■ Activity
Starting with the first line of the listing, quote each line exactly until and including the one with "right shoulder: (364, 397)", leaving pictures out.

■ Given records
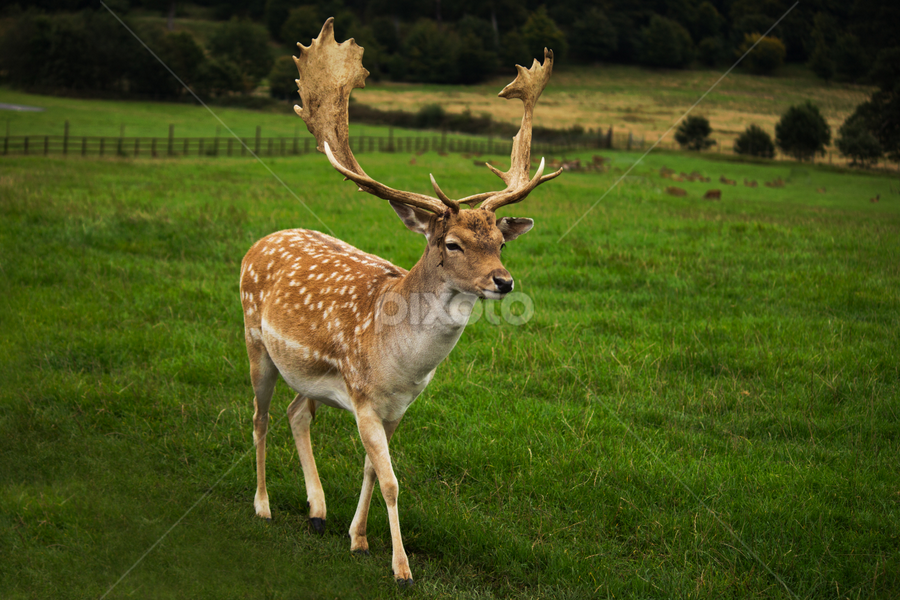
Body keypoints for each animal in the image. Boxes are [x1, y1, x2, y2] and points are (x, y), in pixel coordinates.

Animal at [239, 18, 561, 586]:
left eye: (499, 243)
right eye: (452, 243)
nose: (503, 282)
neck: (400, 364)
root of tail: (260, 241)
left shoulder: (396, 408)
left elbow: (374, 468)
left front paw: (358, 538)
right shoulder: (364, 397)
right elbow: (391, 480)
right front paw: (401, 567)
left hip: (309, 374)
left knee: (298, 412)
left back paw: (317, 512)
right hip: (255, 341)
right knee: (259, 416)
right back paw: (263, 506)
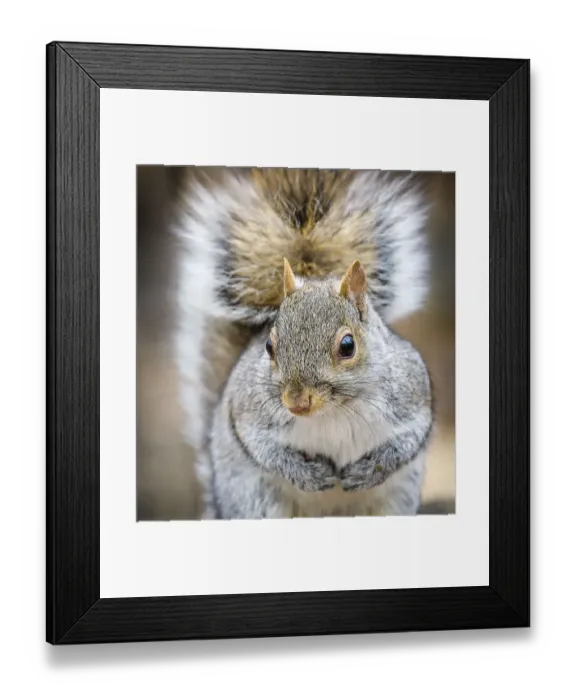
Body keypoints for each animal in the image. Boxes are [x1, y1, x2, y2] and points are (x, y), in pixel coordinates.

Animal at [171, 167, 434, 519]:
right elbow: (261, 446)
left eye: (348, 346)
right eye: (269, 346)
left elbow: (409, 440)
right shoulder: (248, 408)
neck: (334, 411)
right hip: (255, 502)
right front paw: (307, 475)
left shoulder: (412, 394)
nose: (296, 402)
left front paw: (368, 470)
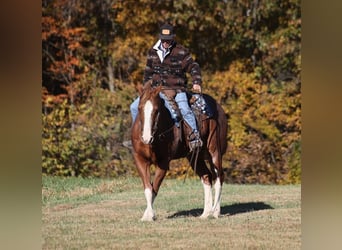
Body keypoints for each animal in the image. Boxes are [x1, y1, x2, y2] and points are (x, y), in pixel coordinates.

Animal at [131, 80, 227, 221]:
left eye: (157, 110)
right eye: (139, 108)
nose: (146, 138)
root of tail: (218, 108)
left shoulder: (164, 163)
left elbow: (154, 188)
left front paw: (150, 215)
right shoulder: (140, 160)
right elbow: (148, 189)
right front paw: (146, 216)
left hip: (214, 151)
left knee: (219, 177)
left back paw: (215, 212)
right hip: (194, 156)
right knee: (207, 176)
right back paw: (205, 213)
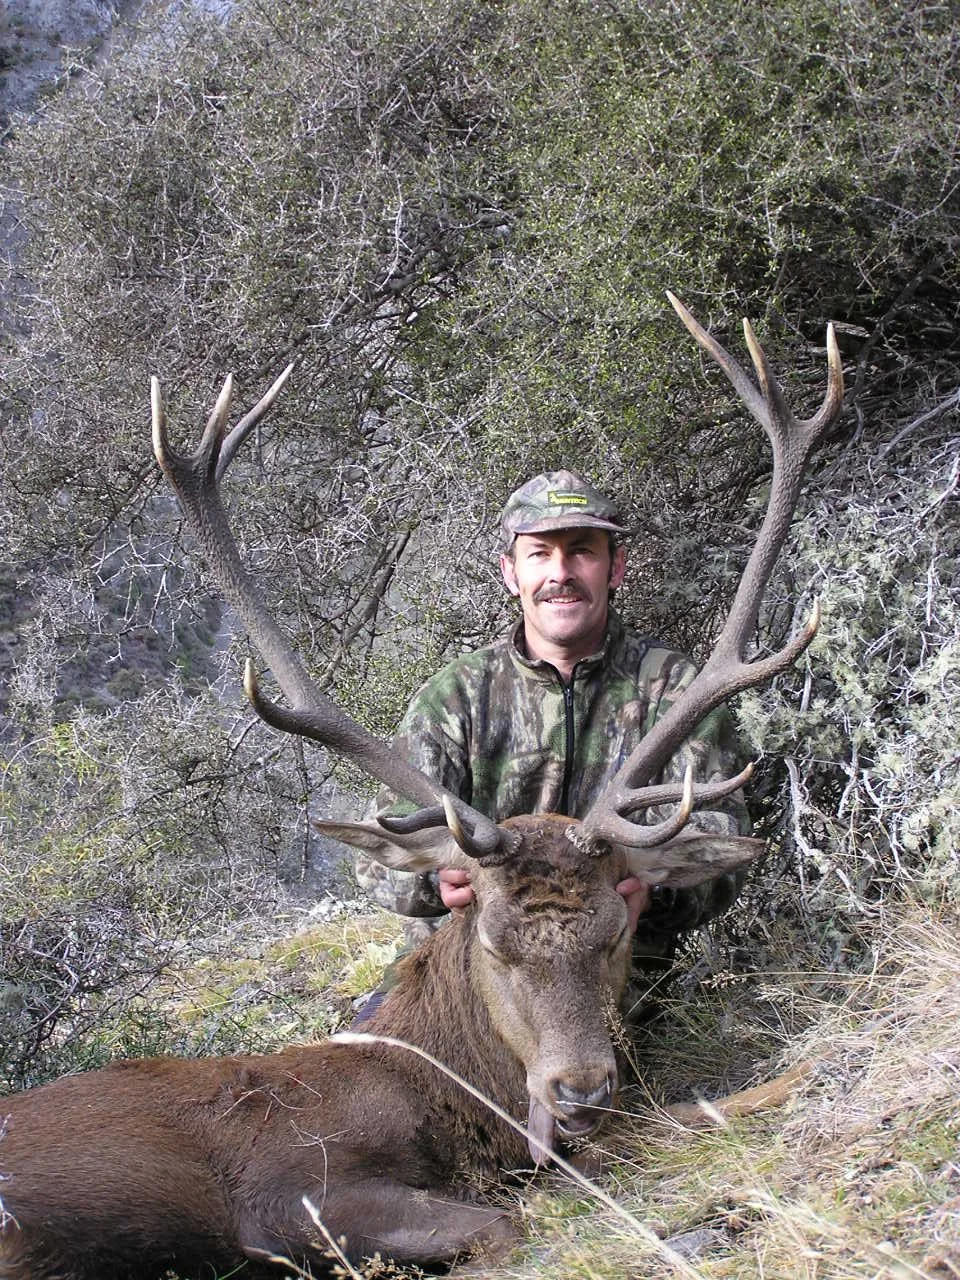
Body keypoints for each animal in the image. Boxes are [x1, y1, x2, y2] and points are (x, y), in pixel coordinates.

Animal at [0, 294, 842, 1280]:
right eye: (495, 944)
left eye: (615, 931)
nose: (581, 1087)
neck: (446, 1103)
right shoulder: (290, 1190)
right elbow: (506, 1225)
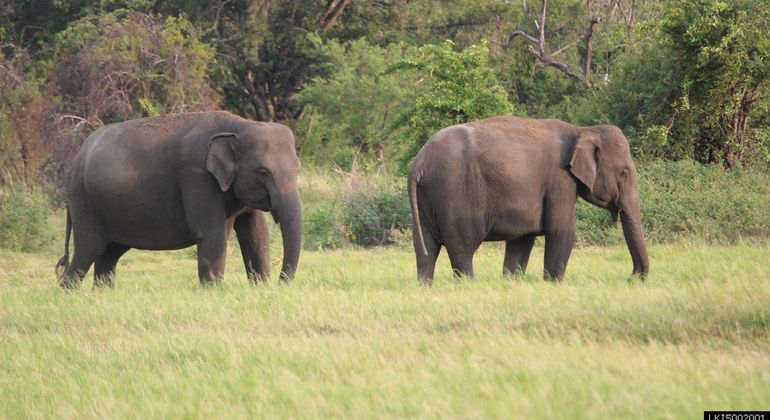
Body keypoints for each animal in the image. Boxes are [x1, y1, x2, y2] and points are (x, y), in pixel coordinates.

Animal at [55, 109, 302, 288]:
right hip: (84, 201)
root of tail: (76, 158)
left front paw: (260, 287)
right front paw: (213, 291)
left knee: (108, 255)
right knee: (88, 250)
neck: (239, 125)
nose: (281, 283)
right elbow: (211, 234)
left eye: (298, 167)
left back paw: (102, 293)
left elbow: (256, 234)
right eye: (263, 172)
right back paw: (68, 293)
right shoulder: (197, 178)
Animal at [408, 116, 648, 284]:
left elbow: (522, 240)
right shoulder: (560, 180)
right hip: (455, 195)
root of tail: (419, 162)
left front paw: (512, 282)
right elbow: (562, 232)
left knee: (425, 251)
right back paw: (470, 286)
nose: (632, 278)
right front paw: (553, 284)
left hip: (426, 200)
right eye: (625, 173)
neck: (581, 130)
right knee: (463, 248)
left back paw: (426, 287)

■ Exercise output
Body keypoints for each animal in the image. Boxes are [x1, y1, x2, y2] and points are (x, y), in pixel coordinates.

Animal at [239, 18, 561, 586]:
left eye: (499, 243)
right eye: (452, 243)
nose: (503, 282)
neck: (400, 364)
root of tail: (260, 241)
left shoulder: (396, 408)
left elbow: (374, 468)
left front paw: (358, 538)
right shoulder: (364, 397)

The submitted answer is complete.